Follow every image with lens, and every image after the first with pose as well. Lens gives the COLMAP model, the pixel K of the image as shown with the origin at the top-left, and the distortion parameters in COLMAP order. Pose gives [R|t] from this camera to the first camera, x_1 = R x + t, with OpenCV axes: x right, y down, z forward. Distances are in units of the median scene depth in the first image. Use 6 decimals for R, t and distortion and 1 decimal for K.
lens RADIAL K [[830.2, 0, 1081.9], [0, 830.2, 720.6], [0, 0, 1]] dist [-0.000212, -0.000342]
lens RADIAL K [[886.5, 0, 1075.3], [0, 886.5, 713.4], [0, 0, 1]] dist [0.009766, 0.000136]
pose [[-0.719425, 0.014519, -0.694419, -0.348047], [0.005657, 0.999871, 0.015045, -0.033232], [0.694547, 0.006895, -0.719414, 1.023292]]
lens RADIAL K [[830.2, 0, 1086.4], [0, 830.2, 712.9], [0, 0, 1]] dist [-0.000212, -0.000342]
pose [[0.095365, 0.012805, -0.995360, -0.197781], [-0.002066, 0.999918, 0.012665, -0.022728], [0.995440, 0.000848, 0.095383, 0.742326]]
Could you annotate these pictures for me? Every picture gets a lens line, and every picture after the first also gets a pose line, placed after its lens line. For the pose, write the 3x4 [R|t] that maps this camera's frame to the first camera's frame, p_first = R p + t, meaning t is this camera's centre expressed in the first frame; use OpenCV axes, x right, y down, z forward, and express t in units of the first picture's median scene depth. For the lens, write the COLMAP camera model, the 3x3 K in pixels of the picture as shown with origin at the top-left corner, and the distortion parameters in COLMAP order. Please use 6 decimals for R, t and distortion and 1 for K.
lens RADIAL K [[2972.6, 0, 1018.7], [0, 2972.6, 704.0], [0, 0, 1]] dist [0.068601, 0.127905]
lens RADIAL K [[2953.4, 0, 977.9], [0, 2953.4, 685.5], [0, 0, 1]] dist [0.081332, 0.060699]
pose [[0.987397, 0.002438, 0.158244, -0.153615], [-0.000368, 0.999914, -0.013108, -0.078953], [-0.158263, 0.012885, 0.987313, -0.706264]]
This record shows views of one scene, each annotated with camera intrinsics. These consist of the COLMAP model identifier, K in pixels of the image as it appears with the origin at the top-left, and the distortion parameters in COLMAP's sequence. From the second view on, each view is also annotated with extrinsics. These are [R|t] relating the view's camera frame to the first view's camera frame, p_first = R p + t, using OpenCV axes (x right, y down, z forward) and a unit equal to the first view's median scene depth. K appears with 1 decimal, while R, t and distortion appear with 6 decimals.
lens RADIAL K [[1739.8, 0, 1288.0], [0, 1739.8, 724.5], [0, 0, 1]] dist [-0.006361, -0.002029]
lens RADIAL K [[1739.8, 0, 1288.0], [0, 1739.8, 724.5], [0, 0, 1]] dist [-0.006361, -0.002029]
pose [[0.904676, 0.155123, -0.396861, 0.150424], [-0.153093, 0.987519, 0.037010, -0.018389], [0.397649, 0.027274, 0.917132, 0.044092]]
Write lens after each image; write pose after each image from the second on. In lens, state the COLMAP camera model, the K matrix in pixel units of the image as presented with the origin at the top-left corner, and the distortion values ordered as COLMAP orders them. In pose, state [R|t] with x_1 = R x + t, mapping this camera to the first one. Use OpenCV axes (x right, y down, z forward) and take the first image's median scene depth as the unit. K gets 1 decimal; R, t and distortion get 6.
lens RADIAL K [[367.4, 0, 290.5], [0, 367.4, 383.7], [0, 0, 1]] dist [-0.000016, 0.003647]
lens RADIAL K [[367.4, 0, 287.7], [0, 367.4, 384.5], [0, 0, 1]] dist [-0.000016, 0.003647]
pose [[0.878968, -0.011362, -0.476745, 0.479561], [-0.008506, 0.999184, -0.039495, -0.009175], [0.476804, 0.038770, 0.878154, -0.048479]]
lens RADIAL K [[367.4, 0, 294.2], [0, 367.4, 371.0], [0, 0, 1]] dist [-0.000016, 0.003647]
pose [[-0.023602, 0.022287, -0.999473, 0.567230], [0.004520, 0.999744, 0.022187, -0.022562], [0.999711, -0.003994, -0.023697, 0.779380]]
* * *
**GOAL OF THE EXERCISE**
Reproduce the lines of the listing word for word, beginning with the line containing "Could you annotate" and ending with the line containing "0.027274, 0.917132, 0.044092]]", both included.

**SOLVED EXERCISE**
Could you annotate these pictures for me? Every picture gets a lens line, and every picture after the first also gets a pose line, placed after its lens line. For the pose, write the 3x4 [R|t] that maps this camera's frame to the first camera's frame, p_first = R p + t, meaning t is this camera's centre expressed in the first frame; use OpenCV axes, x right, y down, z forward, and express t in units of the first picture's median scene depth. For the lens, write the COLMAP camera model, the 3x3 K in pixels of the picture as shown with origin at the top-left corner, and the distortion parameters in COLMAP order. Please use 6 decimals for R, t and distortion and 1 for K.
lens RADIAL K [[2972.6, 0, 1018.7], [0, 2972.6, 704.0], [0, 0, 1]] dist [0.068601, 0.127905]
lens RADIAL K [[2953.4, 0, 977.9], [0, 2953.4, 685.5], [0, 0, 1]] dist [0.081332, 0.060699]
pose [[0.987397, 0.002438, 0.158244, -0.153615], [-0.000368, 0.999914, -0.013108, -0.078953], [-0.158263, 0.012885, 0.987313, -0.706264]]
This record shows views of one scene, each annotated with camera intrinsics. These consist of the COLMAP model identifier, K in pixels of the image as it appears with the origin at the top-left, and the distortion parameters in COLMAP's sequence. From the second view on, each view is also annotated with extrinsics. These are [R|t] relating the view's camera frame to the first view's camera frame, p_first = R p + t, using OpenCV axes (x right, y down, z forward) and a unit equal to the first view's median scene depth. K appears with 1 decimal, while R, t and distortion appear with 6 decimals.
lens RADIAL K [[1739.8, 0, 1288.0], [0, 1739.8, 724.5], [0, 0, 1]] dist [-0.006361, -0.002029]
lens RADIAL K [[1739.8, 0, 1288.0], [0, 1739.8, 724.5], [0, 0, 1]] dist [-0.006361, -0.002029]
pose [[0.904676, 0.155123, -0.396861, 0.150424], [-0.153093, 0.987519, 0.037010, -0.018389], [0.397649, 0.027274, 0.917132, 0.044092]]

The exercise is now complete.